A large segment of neuropsychologists will acknowledge that the field must move towards the increased use of computerized assessment of neurocognitive functioning in both clinical and research settings. The development of sports concussion assessment methodology has helped to push the field further in that direction, although it can be argued that, to date, this has been primarily an effect of marketing rather than science. The article by Rahman-Filipiak and Woodard provides a review of the technological and environmental factors that are required for successful development and use of computerized neurocognitive testing (CNT). The article by Resch, McCrea, & Cullum provides an update on the psychometric properties of the CNTs that are most commonly used for assessment of SRC. The two papers, in combination, provide clinicians and researchers with valuable information that will aid in making informed decisions on moving toward the use of CNTs for assessment of athletes following SRC or in the context of other clinical applications.
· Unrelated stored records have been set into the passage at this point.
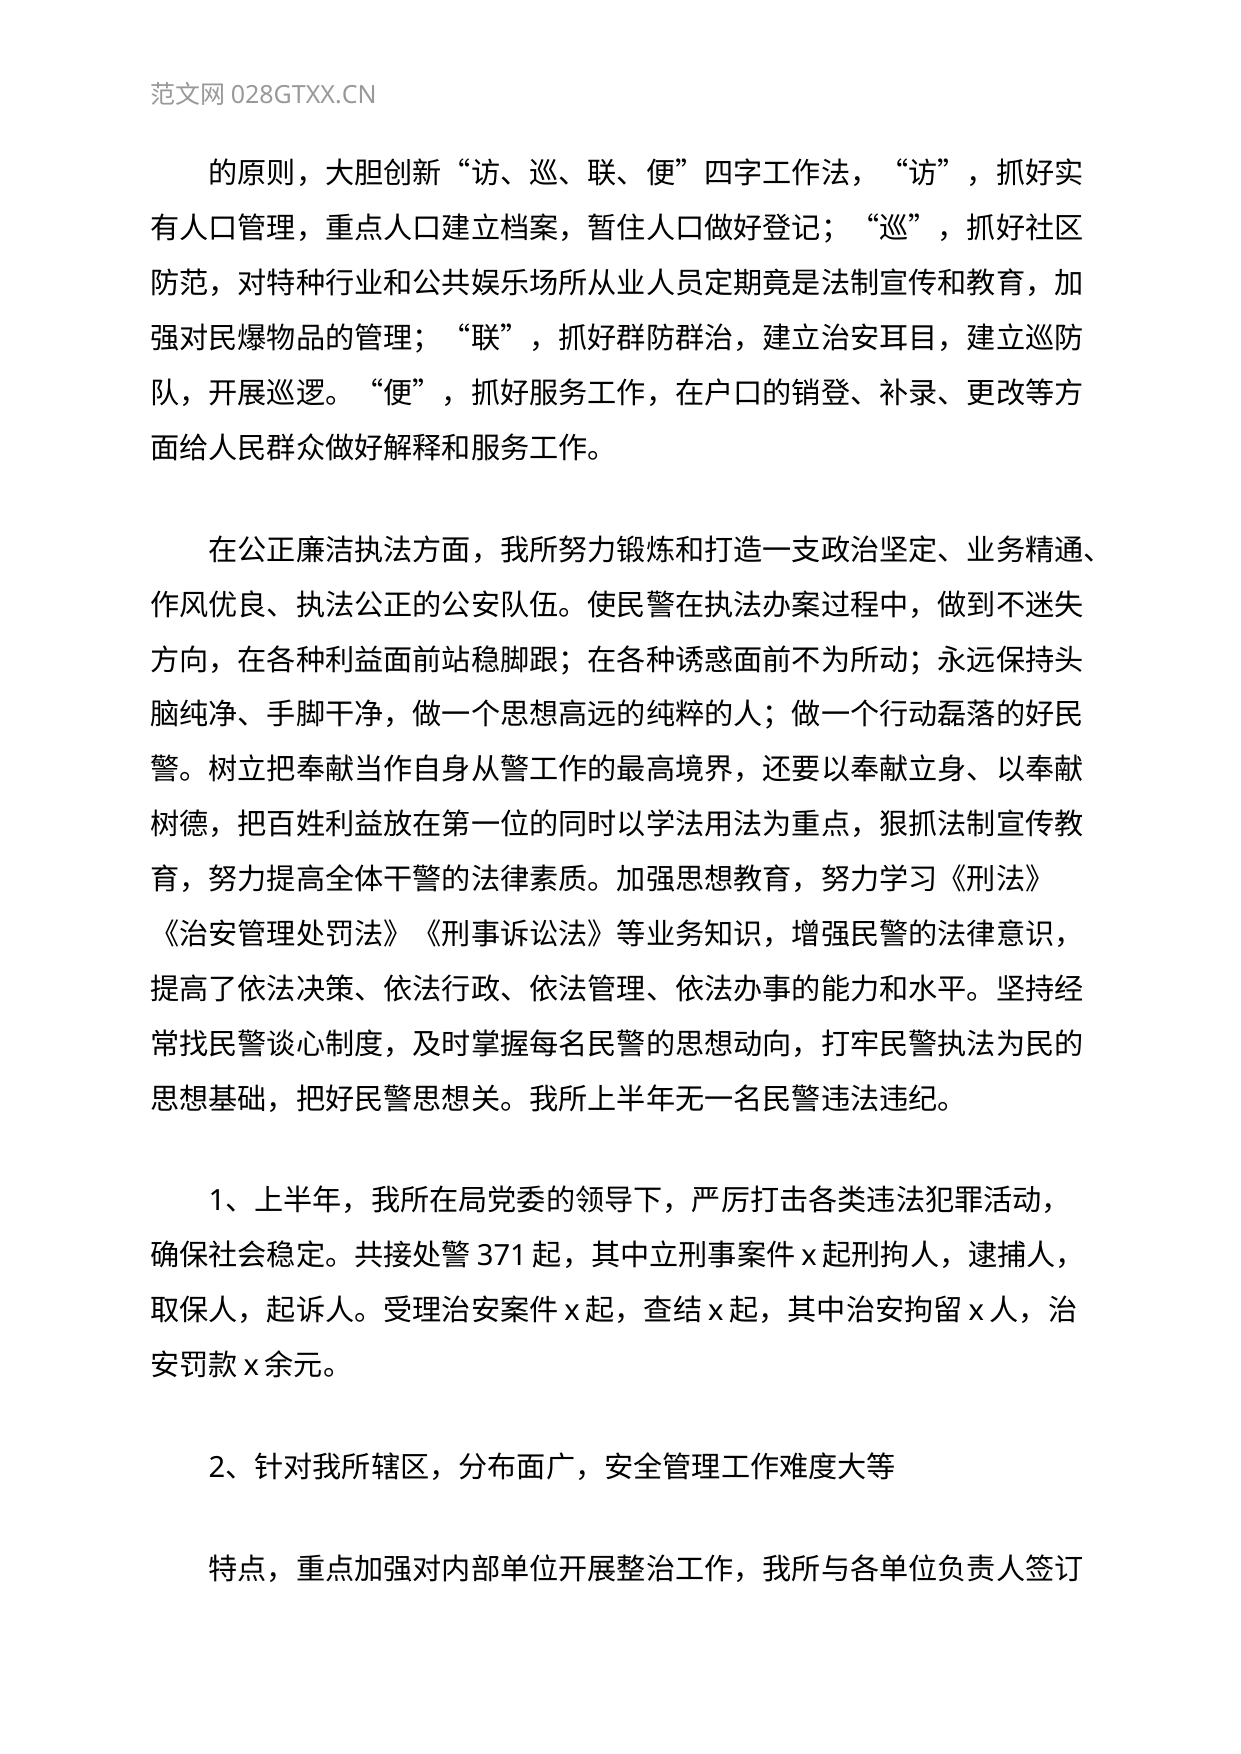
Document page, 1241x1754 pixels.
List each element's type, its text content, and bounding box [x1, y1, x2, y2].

text 的原则，大胆创新“访、巡、联、便”四字工作法，“访”，抓好实有人口管理，重点人口建立档案，暂住人口做好登记；“巡”，抓好社区防范，对特种行业和公共娱乐场所从业人员定期竟是法制宣传和教育，加强对民爆物品的管理；“联”，抓好群防群治，建立治安耳目，建立巡防队，开展巡逻。“便”，抓好服务工作，在户口的销登、补录、更改等方面给人民群众做好解释和服务工作。 [150, 150, 1090, 467]
text 2、针对我所辖区，分布面广，安全管理工作难度大等 [150, 1444, 1090, 1486]
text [150, 1546, 1090, 1588]
text 在公正廉洁执法方面，我所努力锻炼和打造一支政治坚定、业务精通、作风优良、执法公正的公安队伍。使民警在执法办案过程中，做到不迷失方向，在各种利益面前站稳脚跟；在各种诱惑面前不为所动；永远保持头脑纯净、手脚干净，做一个思想高远的纯粹的人；做一个行动磊落的好民警。树立把奉献当作自身从警工作的最高境界，还要以奉献立身、以奉献树德，把百姓利益放在第一位的同时以学法用法为重点，狠抓法制宣传教育，努力提高全体干警的法律素质。加强思想教育，努力学习《刑法》《治安管理处罚法》《刑事诉讼法》等业务知识，增强民警的法律意识，提高了依法决策、依法行政、依法管理、依法办事的能力和水平。坚持经常找民警谈心制度，及时掌握每名民警的思想动向，打牢民警执法为民的思想基础，把好民警思想关。我所上半年无一名民警违法违纪。 [150, 526, 1090, 1117]
text 1、上半年，我所在局党委的领导下，严厉打击各类违法犯罪活动，确保社会稳定。共接处警371起，其中立刑事案件x起刑拘人，逮捕人，取保人，起诉人。受理治安案件x起，查结x起，其中治安拘留x人，治安罚款x余元。 [150, 1177, 1090, 1384]
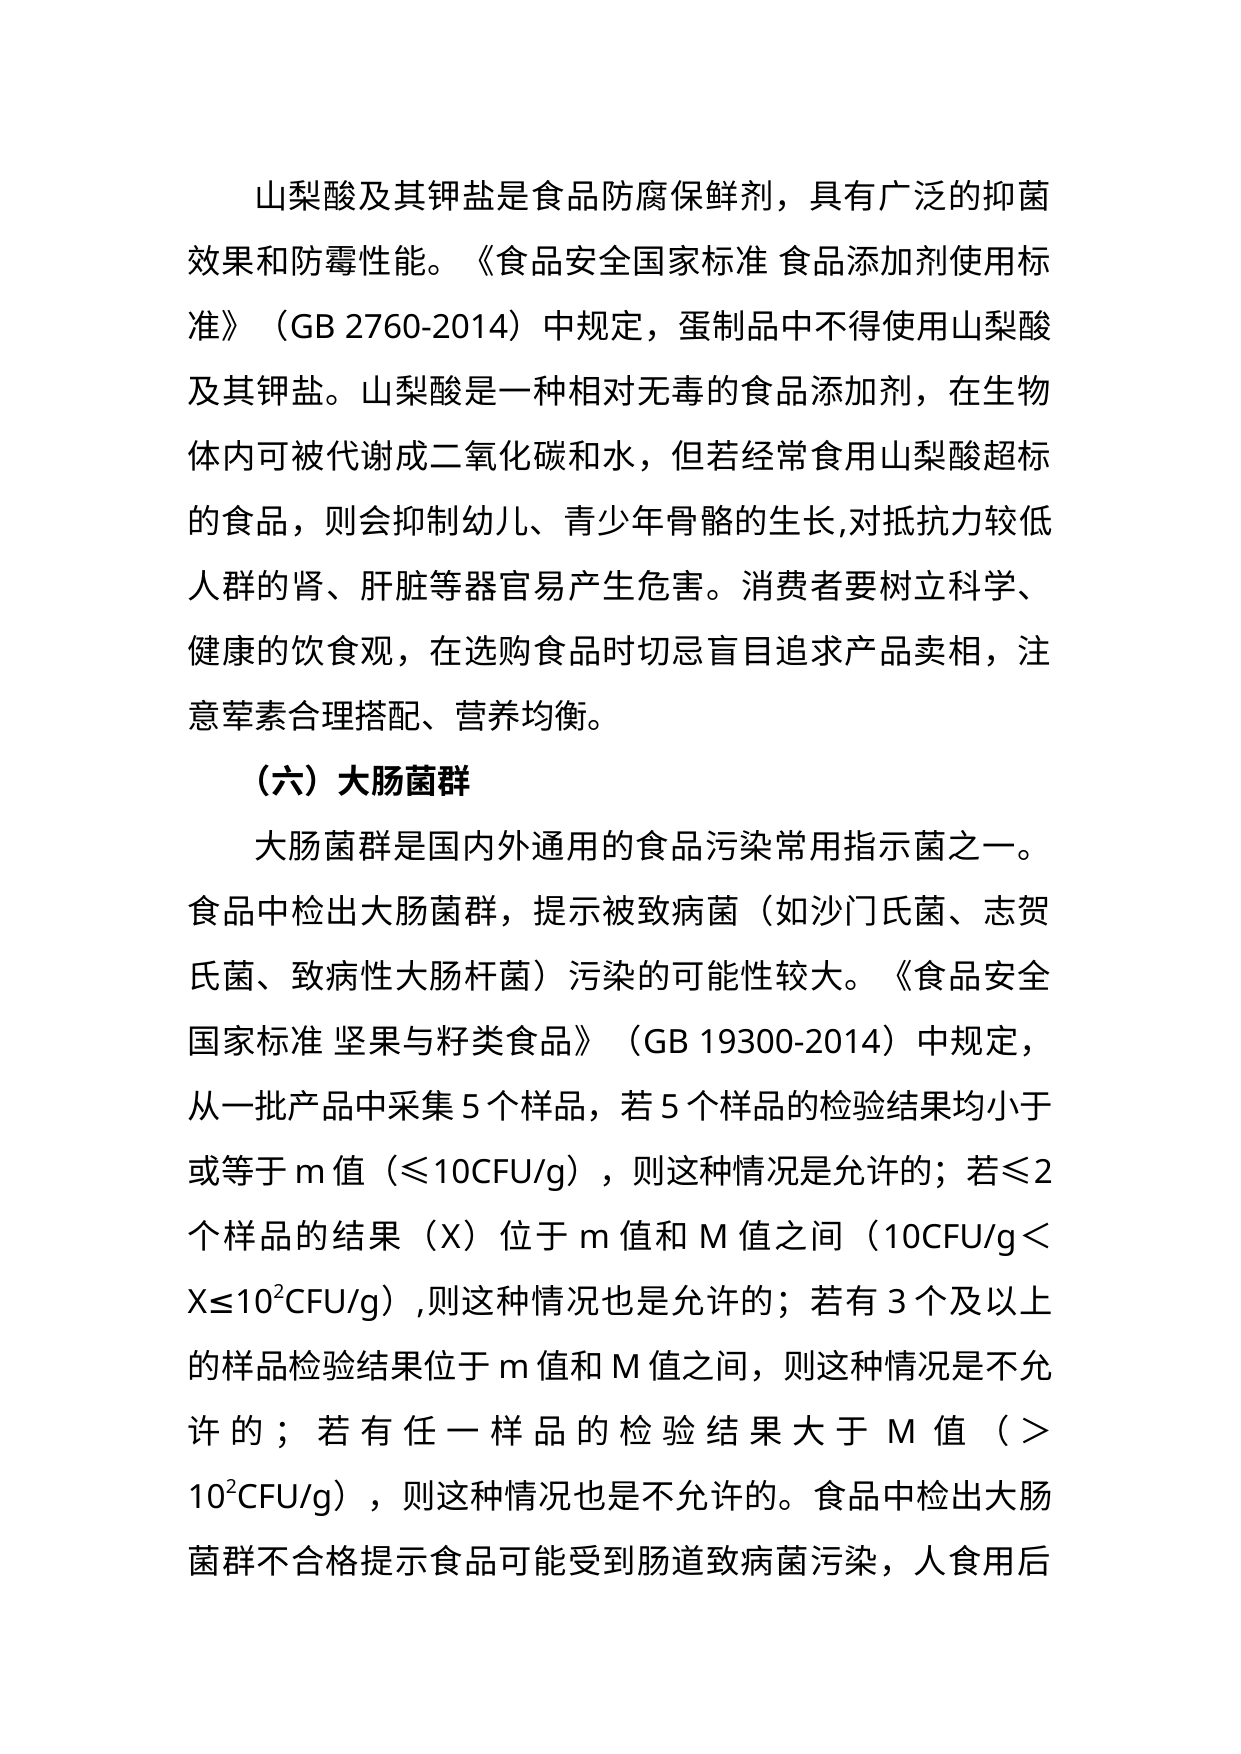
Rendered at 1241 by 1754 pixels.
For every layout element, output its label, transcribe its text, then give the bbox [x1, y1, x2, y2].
The concluding article discusses the scientific findings on long-term outcome from participation in professional contact sports and the development of dementia in retired athletes. The public is now acutely aware of cases of former National Football League (NFL) players who have died tragically and prematurely and have been found to exhibit a pattern of neuropathological abnormalities on autopsy that is reported to represent a distinct form of Chronic Traumatic Encephalopathy (CTE) (McKee et al. 2009). The review by Karantzoulis & Randolph provides a critical reappraisal of those findings, claiming that there remains no empirical data demonstrating a definitive association between concussion in sports and increased risk for late-life cognitive and neuropsychiatric impairment, including CTE. An aim of this article and others in this special issue is to stimulate the design and execution of studies that will advance us to the next stage of acquiring objective knowledge on what has become an important public health concern and help to close the divide seen between media and evidence-based accounts of sports concussion. A common goal would be to overcome current shortcomings of all currently available SRC investigations by designing prospective longitudinal studies using quantitative assessment with high sensitivity and specificity for detection of occult to obvious SRC compromise.